Bölüm 3. Bin yıllık krallıkta (Suçlular)
(Ölümünden sonra yayınlanmıştır)
Ebeveyn evinde, yavaş yavaş manevi yakınlık geliştirdiği ve tutkuya dönüşme tehdidi olan kız kardeşi Agatha ile tanışır. Agatha ikinci kez evlidir, ancak kocası Profesör Hagauer'i terk etmek üzeredir. Onun parlak aklı, duygusallığı ve neşeli sinizmi, Ulrich'i daha önce bilinmeyen bir “başka devlet” yaşadığı için çekiyor. Düşüncelerini ve arzularını anlamaya çalışırken, bütün günlerini kız kardeşiyle yalnız geçirir, zihnini doğuran her şeye inanır; böylesine saf ve "iştahsız" bir bağdan utanıyor. Ulrich, tüm duygu ve eylemlerin karşılıklı sevgiyi destekleyeceği bir "Bin Yıllık Krallık" hayal eder. Yavaş yavaş, kız kardeşleriyle ilişkileri giderek karıştı, çıkış yolu olmayan bir çıkmaza ulaştılar.

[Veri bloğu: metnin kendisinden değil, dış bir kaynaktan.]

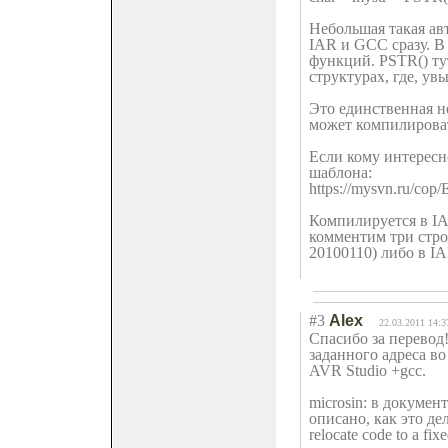
Небольшая такая ав
IAR и GCC сразу. В
функций. PSTR() ту
структурах, где, ув
Это единственная н
может компилироват
Если кому интересн
шаблона:
https://mysvn.ru/cop
Компилируется в I
комментим три стро
20100110) либо в IA
#3
Alex
22.03.2011 14:3
Спасибо за перевод!
заданного адреса во
AVR Studio +gcc.
microsin: в докуме
описано, как это дел
relocate code to a f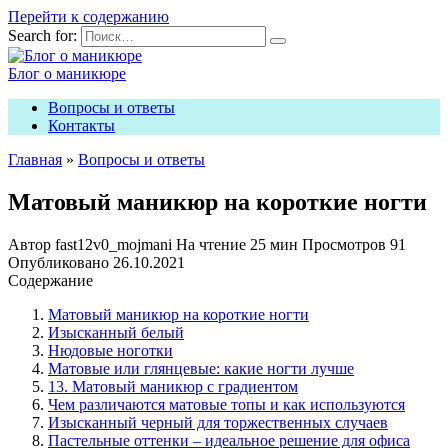
Перейти к содержанию
Search for:
Блог о маникюре
Вопросы и ответы
Контакты
Главная
»
Вопросы и ответы
Матовый маникюр на короткие ногти
Автор
fast12v0_mojmani
На чтение
25 мин
Просмотров
91
Опубликовано
26.10.2021
Содержание
Матовый маникюр на короткие ногти
Изысканный белый
Нюдовые ноготки
Матовые или глянцевые: какие ногти лучше
13. Матовый маникюр с градиентом
Чем различаются матовые топы и как используются
Изысканный черный для торжественных случаев
Пастельные оттенки – идеальное решение для офиса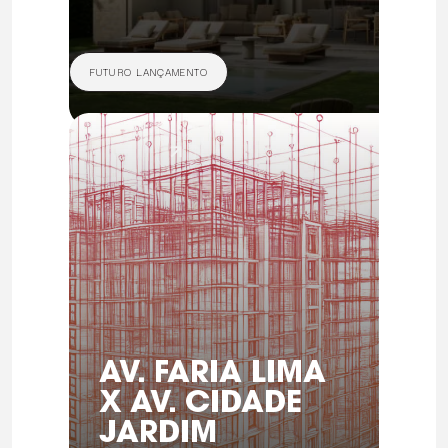
FUTURO LANÇAMENTO
AV. FARIA LIMA
X AV. CIDADE
JARDIM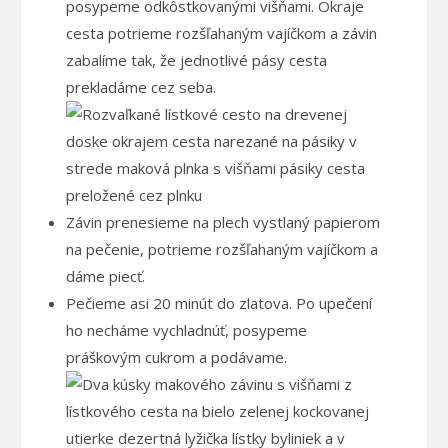
posypeme odkôstkovanými višňami. Okraje
cesta potrieme rozšľahaným vajíčkom a závin
zabalíme tak, že jednotlivé pásy cesta
prekladáme cez seba.
Závin prenesieme na plech vystlaný papierom
na pečenie, potrieme rozšľahaným vajíčkom a
dáme piecť.
Pečieme asi 20 minút do zlatova. Po upečení
ho necháme vychladnúť, posypeme
práškovým cukrom a podávame.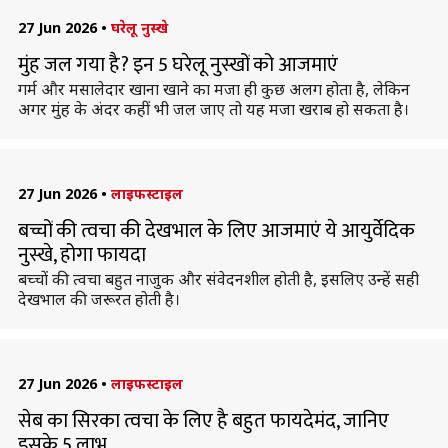
27 Jun 2026
•
घरेलू नुस्खे
मुंह जल गया है? इन 5 घरेलू नुस्खों को आजमाएं
गर्म और मसालेदार खाना खाने का मजा ही कुछ अलग होता है, लेकिन
अगर मुंह के अंदर कहीं भी जल जाए तो यह मजा खराब हो सकता है।
27 Jun 2026
•
लाइफस्टाइल
बच्चों की त्वचा की देखभाल के लिए आजमाएं ये आयुर्वेदिक
नुस्खे, होगा फायदा
बच्चों की त्वचा बहुत नाजुक और संवेदनशील होती है, इसलिए उन्हें सही
देखभाल की जरूरत होती है।
27 Jun 2026
•
लाइफस्टाइल
सेब का सिरका त्वचा के लिए है बहुत फायदेमंद, जानिए
इसके 5 लाभ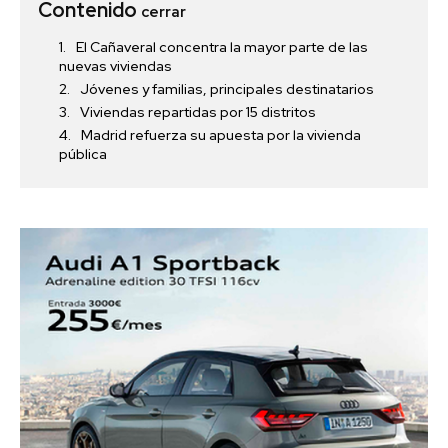
Contenido
cerrar
El Cañaveral concentra la mayor parte de las
nuevas viviendas
Jóvenes y familias, principales destinatarios
Viviendas repartidas por 15 distritos
Madrid refuerza su apuesta por la vivienda
pública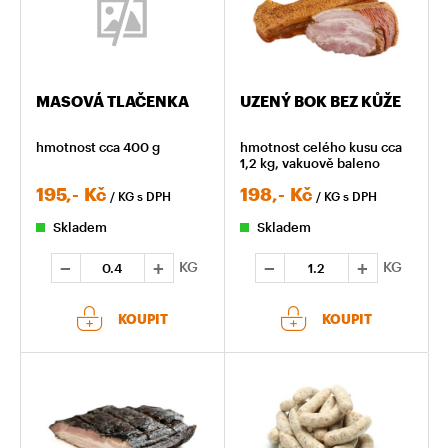
MASOVÁ TLAČENKA
UZENÝ BOK BEZ KŮŽE
hmotnost cca 400 g
hmotnost celého kusu cca
1,2 kg, vakuově baleno
195,-
Kč
198,-
Kč
/ KG
s DPH
/ KG
s DPH
Skladem
Skladem
KG
KG
KOUPIT
KOUPIT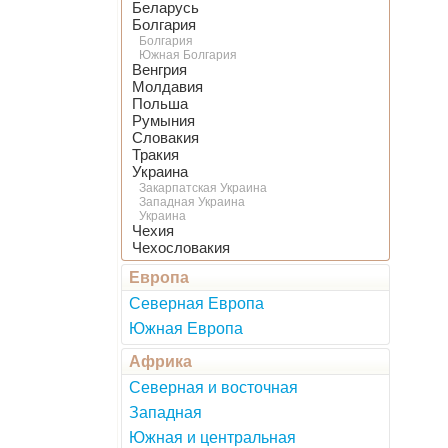
Беларусь
Болгария
Болгария
Южная Болгария
Венгрия
Молдавия
Польша
Румыния
Словакия
Тракия
Украина
Закарпатская Украина
Западная Украина
Украина
Чехия
Чехословакия
Европа
Северная Европа
Южная Европа
Африка
Северная и восточная
Западная
Южная и центральная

Ainsdorf’un “harika bir fikir” arayışına devam etme çabalarına rağmen “paralel eylem” de aynı çıkmazda. Arnheim, Diotima'dan uzaklaşıyor, bundan sonra onu ruhsal gücünden korktuğuna inanarak hor görüyor ve yeni bir hobi - “cinsel bilim” keşfediyor. Ulrich ve Agatha emekli olur ve tanıdıkları kabul etmeyi bırakır. Yürürler, konuşurlar ve gittikçe birbirlerine karşı büyük bir sempati duymaya başlarlar. Sevgi hayalleri onlara fiziksel çekimden daha yakındır, vücut kabuğu çok sıkıdır ve bu nedenle doğanın kendisi onlara istenen birliğin tatlılığını veremez.